By: Sonal Somaiya, Class of 2019
Unless you have been living under a rock this past month, it’s likely that you watched Black Panther, a revolutionary movie in many ways, but also importantly, for its nuanced portrayal of a futuristic city.
The country of Wakanda serves as the picturesque home of an advanced – and, sadly, fictional – society centered around access to vibranium, another fictional yet hyper powerful metallic substance that provides superhuman abilities to the nation’s citizens. Access to this resource has propelled Wakandan civilization technologically far ahead that of their modern-day peers, akin to having had access to a critical and life sustaining body of water in the context of ancient civilizations. Though Black Panther’s screenwriters could have captured the modernity of Wakanda with a hyper modern, utopian city like those we are used to seeing in film – think of TRON and Star Trek– this city embodies a more realistic future for our own urban spaces. The richly developed scenery incorporates the influence of African history, politics and traditions across the continent. Cities are never going to be built from the ground up; how they exist and operate today will have an important impact on how they develop in the future, so to project what a city might look like, we should not only look forward, but to our own history and development for some clues.

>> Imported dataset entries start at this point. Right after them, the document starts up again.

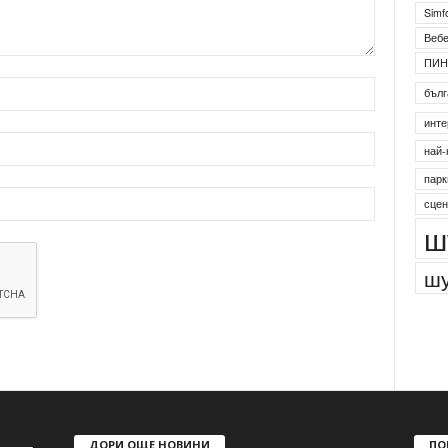
Simf
Веб
ПИН
бълг
инте
най-
парк
сцен
ш
шу
ДОРИ ОЩЕ НОВИНИ
ПО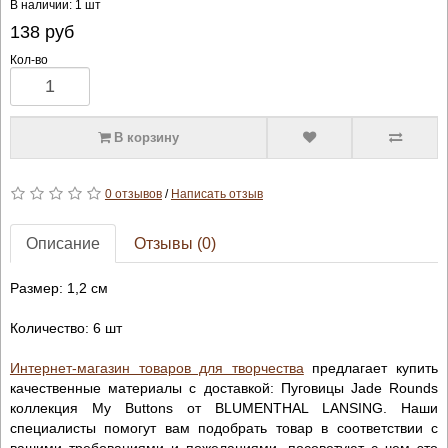
В наличии: 1 шт
138
руб
Кол-во
В корзину
0 отзывов
/
Написать отзыв
Описание
Отзывы (0)
Размер: 1,2 см
Количество: 6 шт
Интернет-магазин товаров для творчества
предлагает купить
качественные материалы с доставкой: Пуговицы Jade Rounds
коллекция My Buttons от BLUMENTHAL LANSING. Наши
специалисты помогут вам подобрать товар в соответствии с
вашими требованиями и пожеланиями, посоветуют с чем это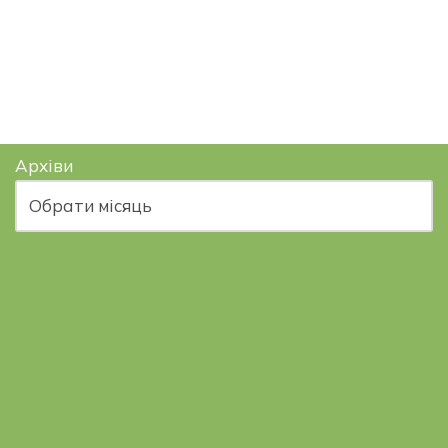
Архіви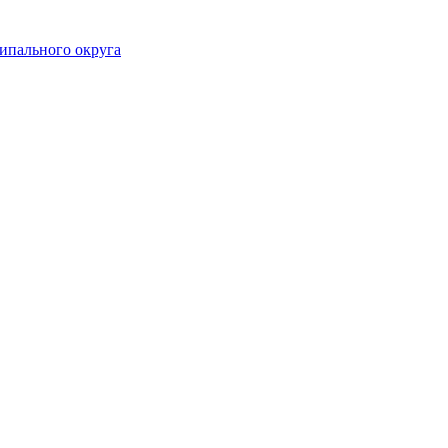
ипального округа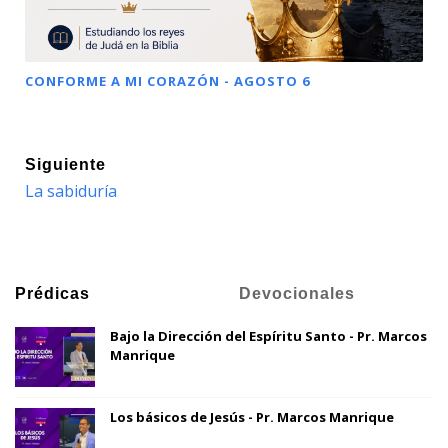
CONFORME A MI CORAZÓN - AGOSTO 6
Siguiente
La sabiduría
Prédicas
Devocionales
Bajo la Dirección del Espíritu Santo - Pr. Marcos
Manrique
Los básicos de Jesús - Pr. Marcos Manrique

The cities of Wakanda excellently capture the dichotomy of city and country we will experience until we have truly populated every corner of the Earth. While there is a bustling metropolis with high tech transportation and crowds of people at the center of the city, on the outskirts, we encounter more traditional agricultural and livestock focused lifestyles. Just as we see today with suburbs surrounding large cities, not everyone has the appetite or need to live in the heart of even the most technologically advanced society. That’s not to say that there can’t be smart towns and smart farms, but we can reasonably expect the “countryside” to continue to exist even in the most technologically advanced societies.
Wakanda also accurately depicts what I expect will be the future of merchants and trade in our future cities as seen in the picture above. Though we tend to envision future cities without street vendors, messy storefront displays or farmers markets, more realistically, these elements of civilization will continue to coexist with more advanced retailers. Even if we ultimately end up buying everything online, there will always be an informal sector trading goods, negotiating and contributing the personal aspect of commerce. Take for example Amazon’s cashierless store in Seattle. This store has proven that with even today’s technology, the shopping experience can be entirely technology directed and doesn’t require any human input or interaction in the process. At the same time, people naturally crave an opportunity to have a conversation with a vendor and know a little bit about what we are buying. Humans are social by nature and even the biggest technological advances will never change our desire to socialize especially in business.
Though it can be tempting to envision future cities with clean streets, a perfect grid system of transport and automated shopping, it’s more likely that we will see something more like Wakanda in the future: a bustling and messy metropolis with history, social spaces and tech enabled interactions.